The Vallamkali or the snake boat race is another event that is synonymous with Onam. Well-known races include the Aranmula Uthrattadhi Boat Race and the Nehru Trophy Boat Race. Numerous oarsmen row huge snake-shaped boats and people come from far and near to watch and cheer the snake boat race through the water. This event is particularly featured on the Pampa River, considered sacred and Kerala equivalent to the Ganges River.

What’s a festival without food? A Sadya is the traditional nine or more course vegetarian meal served on banana leaf and the Onam festival is marked with a special feast lunch on last day and includes rice and a sweet at the end.

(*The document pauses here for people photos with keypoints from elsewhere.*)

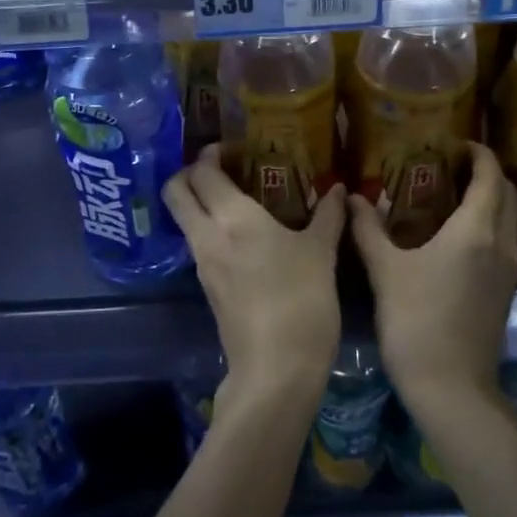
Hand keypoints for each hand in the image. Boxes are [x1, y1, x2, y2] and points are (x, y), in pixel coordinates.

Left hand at [163, 144, 344, 401]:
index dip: (210, 154)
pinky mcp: (208, 289)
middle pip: (176, 192)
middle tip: (220, 169)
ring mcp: (203, 264)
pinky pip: (199, 245)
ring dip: (199, 203)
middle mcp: (207, 235)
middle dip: (188, 173)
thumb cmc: (301, 301)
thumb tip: (340, 189)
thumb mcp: (321, 254)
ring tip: (236, 200)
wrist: (276, 369)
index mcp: (232, 217)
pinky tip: (242, 236)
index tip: (230, 148)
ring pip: (184, 220)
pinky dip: (209, 230)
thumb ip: (328, 216)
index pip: (202, 172)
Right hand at [349, 141, 516, 412]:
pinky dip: (490, 225)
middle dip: (488, 173)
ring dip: (492, 199)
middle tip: (454, 165)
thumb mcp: (385, 270)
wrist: (451, 386)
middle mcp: (502, 244)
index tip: (458, 143)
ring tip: (454, 194)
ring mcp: (509, 270)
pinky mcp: (505, 291)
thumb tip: (353, 197)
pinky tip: (458, 235)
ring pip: (511, 220)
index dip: (479, 154)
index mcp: (476, 231)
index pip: (490, 177)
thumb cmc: (416, 321)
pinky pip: (505, 242)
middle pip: (508, 194)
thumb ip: (368, 229)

The Onasadya reflects the spirit of the season and is traditionally made with seasonal vegetables such as yam, cucumber, ash gourd and so on. The feast is served on plantain leaves and consists of nine courses, but may include over two dozen dishes. The feast ends with a series of dessert called Payasam eaten either straight or mixed with ripe small plantain. The importance of the feast to the Kerala’s Onam celebration culture is captured in the famous Malayalam proverb “Kaanam Vittum Onam Unnanam” which means “One must have the Onam lunch even by selling one’s property, if need be.” The Travancore-style Onasadya is renowned to be the most disciplined and tradition-bound.

Normally, the largest chunk of Onam celebrations ends by Thiruvonam. However, the two days following Thiruvonam are also celebrated as third and fourth Onam. The third Onam, called Avvittom marks the preparations for King Mahabali’s return ascension to heavens. The main ritual of the day is to take the Onathappan statue which was placed in the middle of every Pookkalam during the past 10 days and immerse it in a nearby river or the sea. The Pookkalam will be cleaned and removed after this ritual.

To everyone celebrating Onam, here’s wishing you a very Happy Onam. May the colour and lights of Onam fill your home with happiness and joy.

Aishwaryathintheyum, Samridhiyudaeyum ThiruvONAM Aashamsikkunnu. Ellavarkkum Ente Hridayam Nirannja Onashamsagal!